§ **Work task 1**: Set down the passage of the Linux command-line tutorial from "Linux command line" to "download that file." word for word.
(Source passage Opens)
Linux command line is a powerful and free tool. Using just few commands one can productively do powerful text analysis. In this quick tutorial I will demonstrate few of such Linux commands.
Any data science task starts with a question. So, what is our question in this exercise?
The Question is: what are the top root words in the Quran?
For this, we are going to use the Quranic Arabic Corpus (QAC) which contains morphological information (among them root word) for each word of the Qruan.
Without further ado, let us get started.
curl
curl -s
allows us to visit a URL and display its contents. -s
option allows that to be in silent mode. I have downloaded the original file for QAC and kept a version in my website. Let us use curl
to visit my website and download that file.
(Source passage Closes)
(Dataset Opens)
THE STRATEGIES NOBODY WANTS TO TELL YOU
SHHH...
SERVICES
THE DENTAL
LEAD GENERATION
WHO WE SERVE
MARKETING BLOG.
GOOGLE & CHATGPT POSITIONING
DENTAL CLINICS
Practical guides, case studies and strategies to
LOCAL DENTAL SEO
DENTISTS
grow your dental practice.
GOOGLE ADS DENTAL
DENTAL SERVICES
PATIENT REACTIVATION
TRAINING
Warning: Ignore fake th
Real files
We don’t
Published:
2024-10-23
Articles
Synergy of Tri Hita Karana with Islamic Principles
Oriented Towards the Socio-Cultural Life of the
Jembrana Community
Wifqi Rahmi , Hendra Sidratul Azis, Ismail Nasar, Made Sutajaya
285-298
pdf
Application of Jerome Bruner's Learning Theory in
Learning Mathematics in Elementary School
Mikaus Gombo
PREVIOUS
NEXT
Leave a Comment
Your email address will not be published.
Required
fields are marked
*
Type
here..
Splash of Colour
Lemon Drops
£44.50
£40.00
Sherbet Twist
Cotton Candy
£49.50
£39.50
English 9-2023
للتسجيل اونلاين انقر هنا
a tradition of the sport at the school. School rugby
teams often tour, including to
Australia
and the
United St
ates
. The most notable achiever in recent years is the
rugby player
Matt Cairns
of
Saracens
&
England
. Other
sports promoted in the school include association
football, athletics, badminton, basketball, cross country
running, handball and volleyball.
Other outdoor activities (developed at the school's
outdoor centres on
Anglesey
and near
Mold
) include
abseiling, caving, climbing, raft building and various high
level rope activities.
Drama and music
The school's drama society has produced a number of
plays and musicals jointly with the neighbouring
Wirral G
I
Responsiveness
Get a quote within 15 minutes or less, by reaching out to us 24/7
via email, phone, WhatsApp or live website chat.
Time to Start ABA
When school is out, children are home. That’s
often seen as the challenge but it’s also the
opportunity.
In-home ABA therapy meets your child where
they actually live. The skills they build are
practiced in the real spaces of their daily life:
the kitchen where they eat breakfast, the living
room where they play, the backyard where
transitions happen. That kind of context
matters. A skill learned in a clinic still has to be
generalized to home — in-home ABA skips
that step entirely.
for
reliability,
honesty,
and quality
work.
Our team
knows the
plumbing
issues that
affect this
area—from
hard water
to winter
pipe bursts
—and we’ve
(Dataset Closes)
§ **Work task 2**: Recast the listing lines as a JSON list of strings, one string per line and no blank lines, from the first line of the listing to the line with "DENTAL SERVICES", both included.

§ **Reply 1**:
Linux command line is a powerful and free tool. Using just few commands one can productively do powerful text analysis. In this quick tutorial I will demonstrate few of such Linux commands.
Any data science task starts with a question. So, what is our question in this exercise?
The Question is: what are the top root words in the Quran?
For this, we are going to use the Quranic Arabic Corpus (QAC) which contains morphological information (among them root word) for each word of the Qruan.
Without further ado, let us get started.
curl
curl -s
allows us to visit a URL and display its contents. -s
option allows that to be in silent mode. I have downloaded the original file for QAC and kept a version in my website. Let us use curl
to visit my website and download that file.

§ **Reply 2**:
[
  "THE STRATEGIES NOBODY WANTS TO TELL YOU",
  "SHHH...",
  "SERVICES",
  "THE DENTAL",
  "LEAD GENERATION",
  "WHO WE SERVE",
  "MARKETING BLOG.",
  "GOOGLE & CHATGPT POSITIONING",
  "DENTAL CLINICS",
  "Practical guides, case studies and strategies to",
  "LOCAL DENTAL SEO",
  "DENTISTS",
  "grow your dental practice.",
  "GOOGLE ADS DENTAL",
  "DENTAL SERVICES"
]